Now, however, I get up and rush straight to work. I might get a little reading time while sitting in the parking lot before donning my uniform, but not nearly as much as I’d like. I then spend my day with my fellow staff folk (fine gentlemen, mind you) working on maintenance and projects. This doesn’t allow that quiet time during work to reflect or pray. Their conversation is similar to most other secular conversation. They talk about cars, movies, TV, beer, sexual jokes, etc., etc. Needless to say, I usually don’t have much to say, and if I do happen to start a conversation it always has a religious tone and is quickly snubbed out with a joke or quip about something more ‘entertaining’. They aren’t comfortable with the things I think about.
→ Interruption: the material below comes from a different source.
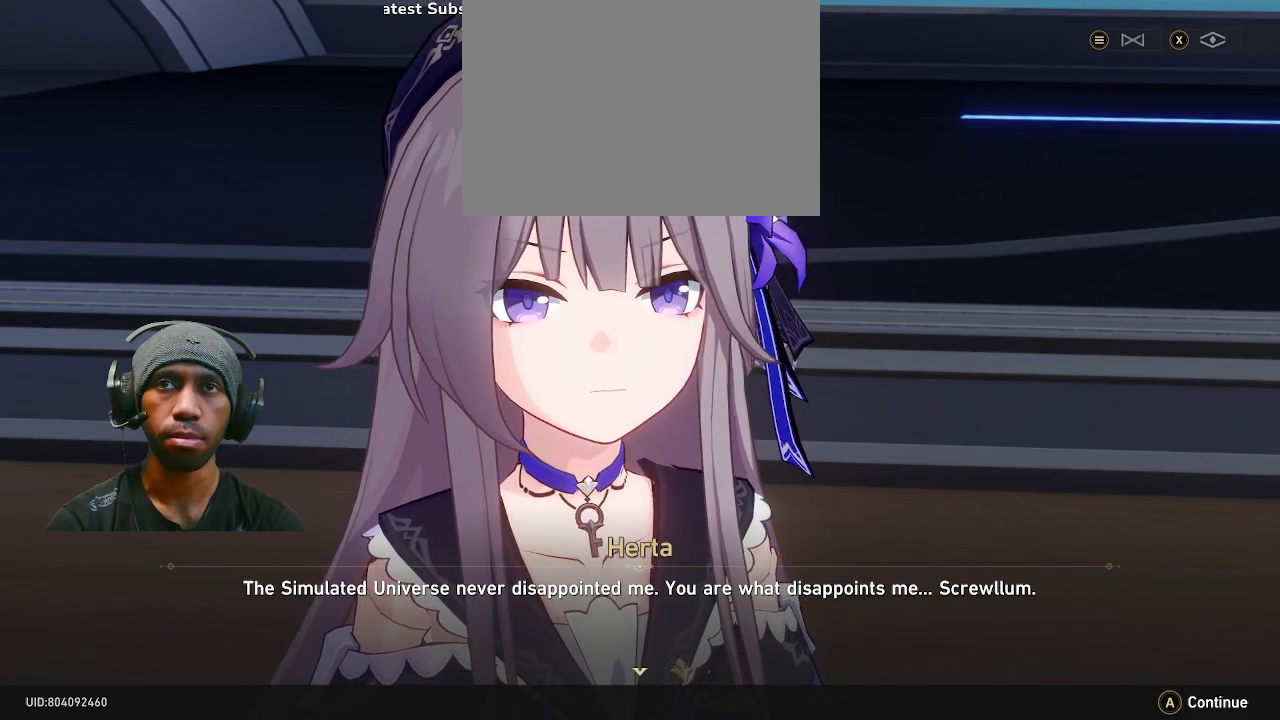
Gameplay with a controller (PlayStation layout); each line is a JSON object with the inputs held at the frame after it. "events" lists button and stick changes between this image and that frame as [ms after this image, input, new state], when the widget could be followed in between. Not read: DPAD_LEFT L3 R2 TOUCHPAD.
{"buttons": [], "left_stick": "center", "right_stick": "center", "events": []}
It’s pretty apparent that I’ve become the odd man out. This became most blatantly clear when I heard the gentlemen discussing a shindig that my second shift counterpart was planning with our engineer, 1st shift team leader, 1st shift staff, several production associates – well, everyone except me and other generally not liked people in the department. I’m no longer worthy of their get togethers…
At first I was kind of offended that I wasn’t invited to this thing. After all, I used to be one of the ‘cool’ guys. I used to get invited to all these things, although I hardly ever actually attended. I felt bad until I really started thinking what I was being excluded from. These men have known me for a long time. They knew me before I was a Christian. They knew me as I used profanity and joined in with their conversations and jokes. They knew me when I tried to build myself up by bringing others down. They knew me when I lived a life of pain. When I had something missing and tried to fill it with cigarettes, alcohol, career, and every imaginable worldly thing. They knew me when I crumbled under the weight of the world. They saw me humbled. They saw me reborn. They know me now. They know that I no longer want to partake in these types of activities. They may have not invited me because I’m too ‘weird’ for them, but maybe there’s a certain respect involved with that. They know I can be that guy, and they know that through Christ I’m not that guy any more. If they’ve recognized how drastically different I’ve become, so much so that they no longer feel like I fit into their crowd and no longer bother trying to get me to join in, then I must be doing something right.